While millions of Americans celebrate the legalization of same-sex marriage in all 50 states, there is also reason to mourn, as the black community once again is under siege. 

This past week, a string of alleged arson attacks were made against six churches with predominantly black congregations in four Southern states, according to reports. These arsons come approximately one week after white supremacist Dylann Roof confessed to shooting and killing nine churchgoers at Emanuel AME Church in Charleston, South Carolina. 

On Monday, June 22, the College Hills Seventh Adventist Church in Knoxville, Tennessee was set on fire early in the morning, according to local news affiliate WATE 6. The following day in Macon, Georgia, God’s Power Church of Christ was on fire. And on Wednesday, June 24, Charlotte, North Carolina’s Briar Creek Baptist Church was ablaze, resulting in nearly $250,000 in damages, according to the Southern Poverty Law Center. 

That the same Wednesday, Fruitland Presbyterian Church, a historically black church dating back to the 1800s in Gibson County, Tennessee, also caught on fire. Then came fires at the Greater Miracle Temple Apostolic Holiness Church in Tallahassee, Florida and College Heights Baptist Church in Elyria, Ohio

These blazes come at a suspicious time, as we’re currently reexamining the state of race relations in the United States. As a result of the attack in Charleston, there’s also growing public pressure to reconsider the Confederate flag’s place above government buildings, in the American marketplace, and in public spaces. 

But there’s one thing that’s certain: There hasn’t been enough media coverage of these alleged arson attacks. And while there is no reason that could justify this lack of coverage, here are three possible explanations as to how this story got overlooked. 

1) These fires at black churches are still under investigation

The investigations on the string of alleged arson attacks are still ongoing, and it would make sense for media organizations to withhold from commenting on these supposed attacks until they receive further information. 

However, not having the full story never stopped cable news programs from covering alleged attacks and tragedies as they break, nor does a lack of information prevent media from speculating on the party responsible for such case. (Remember the initially horrifying coverage of the Boston Marathon bombing?)

For centuries, churches have been a centerpiece and stronghold for black communities. Attacks on churches predate the Civil War and have continued until present day. In fact, in the late 1990s, then-President Bill Clinton issued a task force investigating church-arson cases, leaving behind an astounding 827 open investigation before the task force’s termination.
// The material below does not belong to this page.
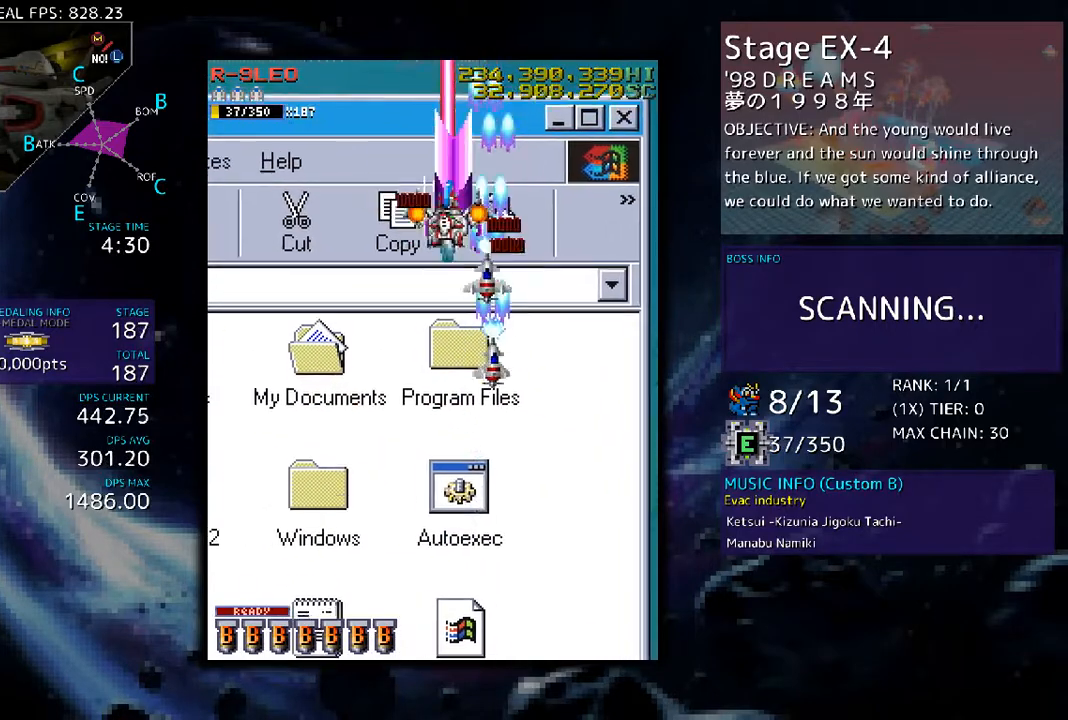
{"buttons": ["DPAD_DOWN"], "events": [[101, "DPAD_UP", "up"], [134, "DPAD_DOWN", "down"], [402, "DPAD_LEFT", "up"]]}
How do we, as a nation, address these attacks on black churches and prevent them from happening again? For starters, we can recognize each and every arson attack and keep the conversation going.

2) The SCOTUS decision to legalize same-sex marriage took up most of the airtime

What’s interesting about the copious amount of coverage on the big win for gay marriage is the lack of discussion when it comes to persons of color in the LGBTQ community. Just days before, President Obama made headlines for silencing an undocumented transgender woman for interrupting his speech on behalf of the numerous deportation and injustices made against her community. 

Still, within the LGBTQ community, black individuals face their own challenges and some of the sentiments echoed by the community is whether the momentum stops right here. Will people of color in the LGBTQ community receive the same level of support, now that the biggest hurdle for gay rights has been tackled successfully?

Considering how the voices of people of color in the LGBTQ community are not often heard, it makes sense as to why these six churches that were allegedly burned down had a lack of media coverage: The distraught and frustration within the black community is still not heard.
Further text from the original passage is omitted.